● RECORDS FOR THIS TASK:
<<<<
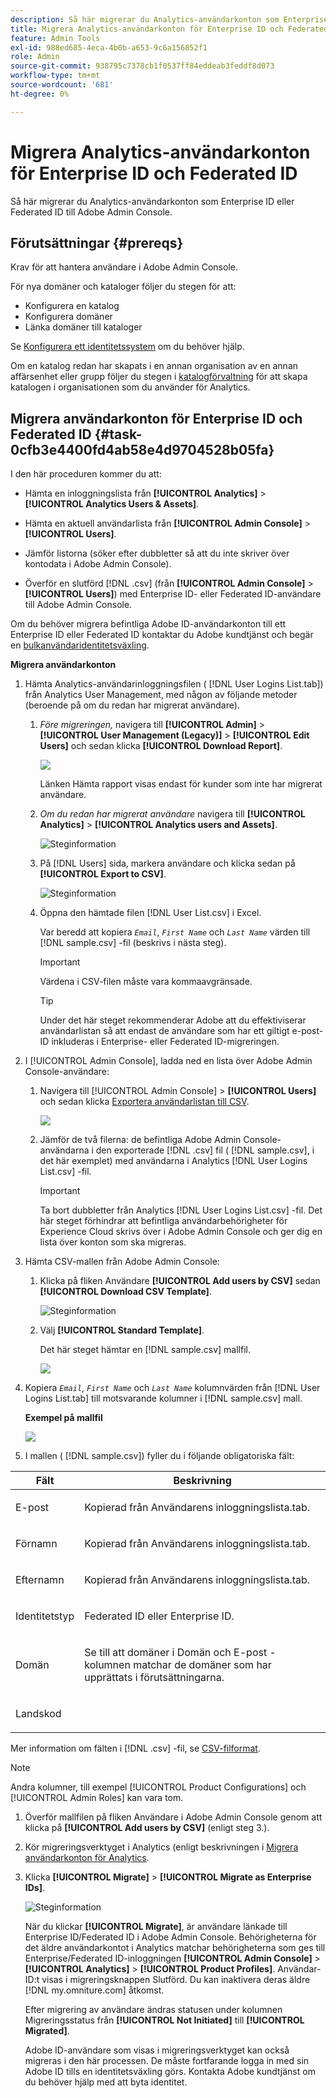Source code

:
 ```yaml
---
description: Så här migrerar du Analytics-användarkonton som Enterprise ID eller Federated ID till Adobe Admin Console.
title: Migrera Analytics-användarkonton för Enterprise ID och Federated ID
feature: Admin Tools
exl-id: 988ed685-4eca-4b0b-a653-9c6a156852f1
role: Admin
source-git-commit: 938795c7378cb1f0537ff84eddeab3feddf8d073
workflow-type: tm+mt
source-wordcount: '681'
ht-degree: 0%

---
```


# Migrera Analytics-användarkonton för Enterprise ID och Federated ID

Så här migrerar du Analytics-användarkonton som Enterprise ID eller Federated ID till Adobe Admin Console.

## Förutsättningar {#prereqs}

Krav för att hantera användare i Adobe Admin Console.

För nya domäner och kataloger följer du stegen för att:

* Konfigurera en katalog
* Konfigurera domäner
* Länka domäner till kataloger

Se [Konfigurera ett identitetssystem](https://helpx.adobe.com/enterprise/using/set-up-identity.html) om du behöver hjälp.

Om en katalog redan har skapats i en annan organisation av en annan affärsenhet eller grupp följer du stegen i [katalogförvaltning](https://helpx.adobe.com/enterprise/using/set-up-identity.html#Directorytrusting) för att skapa katalogen i organisationen som du använder för Analytics.

## Migrera användarkonton för Enterprise ID och Federated ID {#task-0cfb3e4400fd4ab58e4d9704528b05fa}

I den här proceduren kommer du att:

* Hämta en inloggningslista från **[!UICONTROL Analytics]** > **[!UICONTROL Analytics Users & Assets]**.

* Hämta en aktuell användarlista från **[!UICONTROL Admin Console]** > **[!UICONTROL Users]**.

* Jämför listorna (söker efter dubbletter så att du inte skriver över kontodata i Adobe Admin Console).
* Överför en slutförd [!DNL .csv] (från **[!UICONTROL Admin Console]** > **[!UICONTROL Users]**) med Enterprise ID- eller Federated ID-användare till Adobe Admin Console.

Om du behöver migrera befintliga Adobe ID-användarkonton till ett Enterprise ID eller Federated ID kontaktar du Adobe kundtjänst och begär en [bulkanvändaridentitetsväxling](https://helpx.adobe.com/enterprise/using/bulk-operations.html).

**Migrera användarkonton**

1. Hämta Analytics-användarinloggningsfilen ( [!DNL User Logins List.tab]) från Analytics User Management, med någon av följande metoder (beroende på om du redan har migrerat användare).
   1. *Före migreringen,* navigera till **[!UICONTROL Admin]** > **[!UICONTROL User Management (Legacy)]** > **[!UICONTROL Edit Users]** och sedan klicka **[!UICONTROL Download Report]**.

      ![](/help/admin/admin/user-management2/user-migration/assets/download-report.png)

      Länken Hämta rapport visas endast för kunder som inte har migrerat användare.

   1. *Om du redan har migrerat användare* navigera till **[!UICONTROL Analytics]** > **[!UICONTROL Analytics users and Assets]**.

      ![Steginformation](/help/admin/admin/user-management2/user-migration/assets/admin-analytics-users-assets.png)

   1. På [!DNL Users] sida, markera användare och klicka sedan på **[!UICONTROL Export to CSV]**.

      ![Steginformation](/help/admin/admin/user-management2/user-migration/assets/export-csv-migrate.png)

   1. Öppna den hämtade filen [!DNL User List.csv] i Excel.

      Var beredd att kopiera *`Email`*, *`First Name`* och *`Last Name`* värden till [!DNL sample.csv] -fil (beskrivs i nästa steg).

      >[!IMPORTANT]
      >
      >Värdena i CSV-filen måste vara kommaavgränsade.

      >[!TIP]
      >
      >Under det här steget rekommenderar Adobe att du effektiviserar användarlistan så att endast de användare som har ett giltigt e-post-ID inkluderas i Enterprise- eller Federated ID-migreringen.

1. I [!UICONTROL Admin Console], ladda ned en lista över Adobe Admin Console-användare:

   1. Navigera till [!UICONTROL Admin Console] > **[!UICONTROL Users]** och sedan klicka [Exportera användarlistan till CSV](https://helpx.adobe.com/enterprise/using/users.html).

      ![](/help/admin/admin/user-management2/user-migration/assets/export-csv.png)

   1. Jämför de två filerna: de befintliga Adobe Admin Console-användarna i den exporterade [!DNL .csv] fil ( [!DNL sample.csv], i det här exemplet) med användarna i Analytics [!DNL User Logins List.csv] -fil.

      >[!IMPORTANT]
      >
      >Ta bort dubbletter från Analytics [!DNL User Logins List.csv] -fil. Det här steget förhindrar att befintliga användarbehörigheter för Experience Cloud skrivs över i Adobe Admin Console och ger dig en lista över konton som ska migreras.

1. Hämta CSV-mallen från Adobe Admin Console:
   1. Klicka på fliken Användare **[!UICONTROL Add users by CSV]** sedan **[!UICONTROL Download CSV Template]**.

      ![Steginformation](/help/admin/admin/user-management2/user-migration/assets/add-users-csv.png)

   1. Välj **[!UICONTROL Standard Template]**.

      Det här steget hämtar en [!DNL sample.csv] mallfil.

      ![](/help/admin/admin/user-management2/user-migration/assets/download-csv-template.png)

1. Kopiera *`Email`*, *`First Name`* och *`Last Name`* kolumnvärden från [!DNL User Logins List.tab] till motsvarande kolumner i [!DNL sample.csv] mall.

   **Exempel på mallfil**

   ![](/help/admin/admin/user-management2/user-migration/assets/sample.png)

1. I mallen ( [!DNL sample.csv]) fyller du i följande obligatoriska fält:

<table id="table_1B5EEFDB5BD8436EB760BE5FFAB1CF02"> 
 <thead> 
  <tr> 
   <th colname="col1" class="entry"> Fält </th> 
   <th colname="col2" class="entry"> Beskrivning </th> 
  </tr>
 </thead>
 <tbody> 
  <tr> 
   <td colname="col1"> <p>E-post </p> </td> 
   <td colname="col2"> <p>Kopierad från <span class="filepath"> Användarens inloggningslista.tab</span>. </p> </td> 
  </tr> 
  <tr> 
   <td colname="col1"> <p>Förnamn </p> </td> 
   <td colname="col2"> <p>Kopierad från <span class="filepath"> Användarens inloggningslista.tab</span>. </p> </td> 
  </tr> 
  <tr> 
   <td colname="col1"> <p>Efternamn </p> </td> 
   <td colname="col2"> <p>Kopierad från <span class="filepath"> Användarens inloggningslista.tab</span>. </p> </td> 
  </tr> 
  <tr> 
   <td colname="col1"> <p>Identitetstyp </p> </td> 
   <td colname="col2"> <p><span class="term"> Federated ID</span> eller <span class="term"> Enterprise ID</span>. </p> </td> 
  </tr> 
  <tr> 
   <td colname="col1"> <p>Domän </p> </td> 
   <td colname="col2"> <p>Se till att domäner i <span class="term"> Domän</span> och <span class="term"> E-post</span> -kolumnen matchar de domäner som har upprättats i förutsättningarna</a>. </p> </td> 
  </tr> 
  <tr> 
   <td colname="col1"> <p>Landskod </p> </td> 
   <td colname="col2"> </td> 
  </tr> 
 </tbody> 
</table>

Mer information om fälten i [!DNL .csv] -fil, se [CSV-filformat](https://helpx.adobe.com/enterprise/using/users.html).

>[!NOTE]
>
>Andra kolumner, till exempel [!UICONTROL Product Configurations] och [!UICONTROL Admin Roles] kan vara tom.

1. Överför mallfilen på fliken Användare i Adobe Admin Console genom att klicka på **[!UICONTROL Add users by CSV]** (enligt steg 3.).
1. Kör migreringsverktyget i Analytics (enligt beskrivningen i [Migrera användarkonton för Analytics](/help/admin/admin/user-management2/user-migration/t-migrate-users.md).
1. Klicka **[!UICONTROL Migrate]** > **[!UICONTROL Migrate as Enterprise IDs]**.

   ![Steginformation](/help/admin/admin/user-management2/user-migration/assets/migrate-as-enterprise.png)

   När du klickar **[!UICONTROL Migrate]**, är användare länkade till Enterprise ID/Federated ID i Adobe Admin Console. Behörigheterna för det äldre användarkontot i Analytics matchar behörigheterna som ges till Enterprise/Federated ID-inloggningen **[!UICONTROL Admin Console]** > **[!UICONTROL Analytics]** > **[!UICONTROL Product Profiles]**. Användar-ID:t visas i migreringsknappen Slutförd. Du kan inaktivera deras äldre [!DNL my.omniture.com] åtkomst.

   Efter migrering av användare ändras statusen under kolumnen Migreringsstatus från **[!UICONTROL Not Initiated]** till **[!UICONTROL Migrated]**.

   Adobe ID-användare som visas i migreringsverktyget kan också migreras i den här processen. De måste fortfarande logga in med sin Adobe ID tills en identitetsväxling görs. Kontakta Adobe kundtjänst om du behöver hjälp med att byta identitet.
>>>>
● INSTRUCTIONS TO FOLLOW: Which lines of the records contain the word "Jämför"? Copy each of them.

● ANSWER SECTION:
* Jämför listorna (söker efter dubbletter så att du inte skriver över kontodata i Adobe Admin Console).
   1. Jämför de två filerna: de befintliga Adobe Admin Console-användarna i den exporterade [!DNL .csv] fil ( [!DNL sample.csv], i det här exemplet) med användarna i Analytics [!DNL User Logins List.csv] -fil.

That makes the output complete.